What is needed:
Provide the count of lines below where "each" occurs, with no other output.
******************************
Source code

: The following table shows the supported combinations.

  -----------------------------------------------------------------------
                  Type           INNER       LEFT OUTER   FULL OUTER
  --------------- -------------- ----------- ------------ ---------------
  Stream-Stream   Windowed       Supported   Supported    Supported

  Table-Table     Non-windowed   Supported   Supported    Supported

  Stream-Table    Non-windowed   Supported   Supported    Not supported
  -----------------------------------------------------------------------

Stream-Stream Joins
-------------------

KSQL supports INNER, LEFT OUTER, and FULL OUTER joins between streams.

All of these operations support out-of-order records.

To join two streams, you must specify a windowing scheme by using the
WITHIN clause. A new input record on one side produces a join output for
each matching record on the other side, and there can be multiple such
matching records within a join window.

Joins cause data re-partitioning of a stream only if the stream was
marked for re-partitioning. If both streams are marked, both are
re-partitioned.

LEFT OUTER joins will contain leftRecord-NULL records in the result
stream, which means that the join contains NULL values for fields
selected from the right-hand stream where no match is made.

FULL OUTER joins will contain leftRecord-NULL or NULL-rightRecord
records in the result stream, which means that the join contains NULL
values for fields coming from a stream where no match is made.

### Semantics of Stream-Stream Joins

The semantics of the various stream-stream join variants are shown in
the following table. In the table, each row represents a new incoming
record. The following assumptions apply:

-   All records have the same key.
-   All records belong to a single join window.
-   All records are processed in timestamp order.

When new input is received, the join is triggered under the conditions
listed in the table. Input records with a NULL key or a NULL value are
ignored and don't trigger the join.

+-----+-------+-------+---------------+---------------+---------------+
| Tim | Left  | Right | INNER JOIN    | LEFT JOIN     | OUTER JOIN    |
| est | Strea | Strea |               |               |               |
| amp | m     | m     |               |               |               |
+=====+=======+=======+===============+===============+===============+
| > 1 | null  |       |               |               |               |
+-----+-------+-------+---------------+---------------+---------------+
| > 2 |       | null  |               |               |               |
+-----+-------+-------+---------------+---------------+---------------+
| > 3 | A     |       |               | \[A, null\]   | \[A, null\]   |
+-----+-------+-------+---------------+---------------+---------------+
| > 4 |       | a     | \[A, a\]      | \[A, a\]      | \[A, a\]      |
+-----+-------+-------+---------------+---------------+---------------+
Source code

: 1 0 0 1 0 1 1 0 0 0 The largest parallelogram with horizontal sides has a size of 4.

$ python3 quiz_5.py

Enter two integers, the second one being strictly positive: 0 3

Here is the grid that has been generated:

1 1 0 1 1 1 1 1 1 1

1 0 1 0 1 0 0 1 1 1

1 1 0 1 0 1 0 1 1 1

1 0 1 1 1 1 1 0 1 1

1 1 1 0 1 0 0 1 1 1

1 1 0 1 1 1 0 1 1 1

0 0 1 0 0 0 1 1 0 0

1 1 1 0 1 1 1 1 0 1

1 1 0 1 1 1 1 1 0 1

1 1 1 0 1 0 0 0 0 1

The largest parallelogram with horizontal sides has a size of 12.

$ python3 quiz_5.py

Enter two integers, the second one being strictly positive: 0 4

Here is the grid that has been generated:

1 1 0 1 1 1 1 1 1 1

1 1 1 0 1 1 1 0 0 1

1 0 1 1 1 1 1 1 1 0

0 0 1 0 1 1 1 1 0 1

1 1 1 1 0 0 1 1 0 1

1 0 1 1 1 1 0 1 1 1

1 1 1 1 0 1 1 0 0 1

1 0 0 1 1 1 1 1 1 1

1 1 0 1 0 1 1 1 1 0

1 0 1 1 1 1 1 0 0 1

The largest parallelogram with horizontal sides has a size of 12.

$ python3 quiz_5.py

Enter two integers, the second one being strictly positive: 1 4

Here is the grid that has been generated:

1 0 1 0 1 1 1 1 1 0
******************************
Answer below:
2